The failure of the package to arrive on time not only disappointed him by delaying gratification even further; it let him down on a fundamental level. It breached his trust in the world. For us, it would have been a “Dammit, Amazon!” (shakes fist in the air); but for him, it was a life lesson.
I often fall into the trap of frustration when my children get all worked up over something minor. My kindergartner can enter crisis-mode over seemingly the smallest things. I want to say to him, “Dude, so I opened your banana from the “wrong” end, just deal with it” and often I do say it out loud. But sometimes we need to take a step back and look at their problems with some perspective.

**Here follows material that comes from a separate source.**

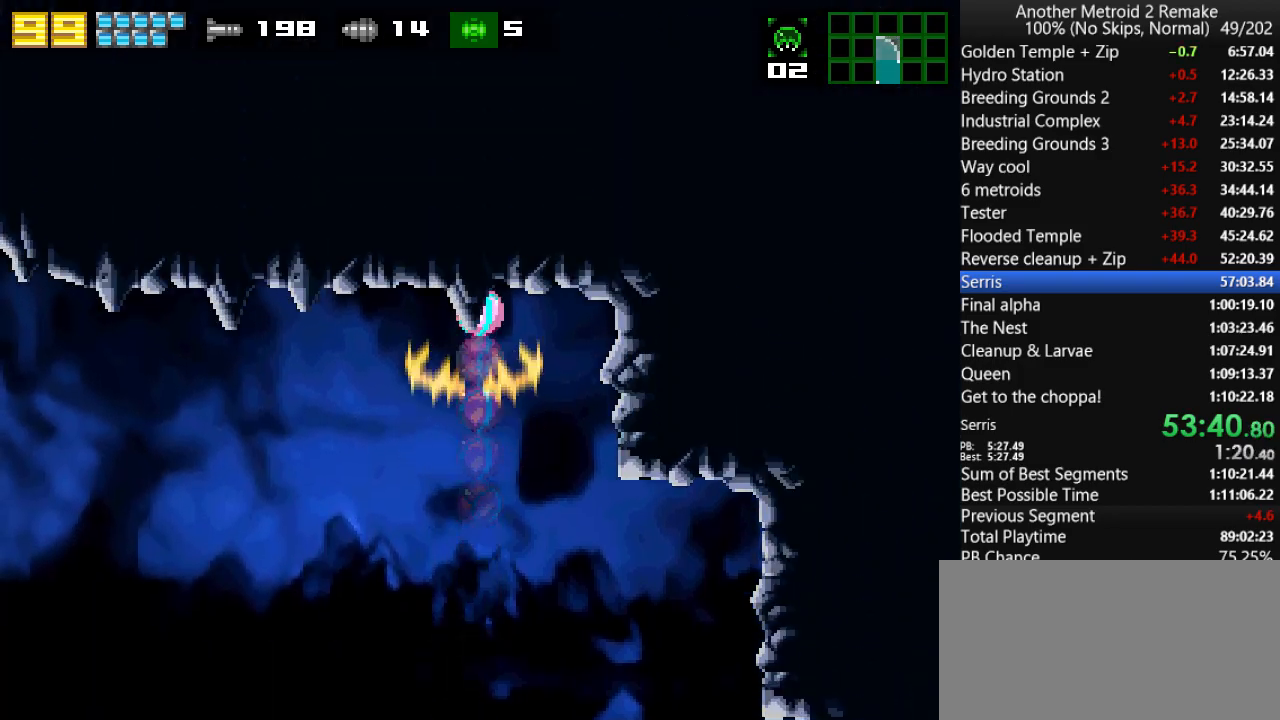
{"keys": ["left"], "events": [[100, "aim", "up"]]}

We are viewing their problems through a lens of experience. We have decades more practice with problem-solving, disappointment, and self-management than they do. An easily-solved, seemingly inconsequential problem from our perspective is very big to them.
They have less agency in this world than we do. I opened the banana the wrong way, so what, it’s open, isn’t it? From my end, yes. From his end, he had a plan he was unable to execute on his own, so he sought my help, and I messed up his plan. Imagine if you hired someone to paint your house, and they painted it an entirely different colour than the one you had planned out. You would be frustrated and tell them they painted it the wrong colour. Now imagine if they told you, “There’s fresh paint on the house, what does it matter what colour it is?”
Kids’ problems are big in their own minds. Do we have to cater to them? No, not exactly. I didn’t throw out the improperly-peeled banana. But I did apologize and ask him to be clearer next time which end he wanted me to open. And next time, he specified. We don’t need to give in. We just need to acknowledge that they are experiencing a real problem and help teach them the skills to work through them.
Acknowledging their frustrations with “small” problems lays the foundation for them to come to us when those problems become bigger. How can we expect them to come to us and be open about sex, peer pressure, or trouble in school as adolescents if through our actions we have told them since childhood that their problems are insignificant to us?
We’re not going to be perfect at this. For every calm discussion about problem-solving I have had, there has been an equal number of “Just eat the banana!” But even just putting in the effort to show them we care, and we understand they are struggling with this sends a positive message and opens a dialogue. And giving them some tools to manage the small problems sets them on the right path to tackling the big ones.
In the meantime, we wait for Amazon to bring my son’s package – and pretend I am not also checking the mailbox every few minutes for my order from Etsy.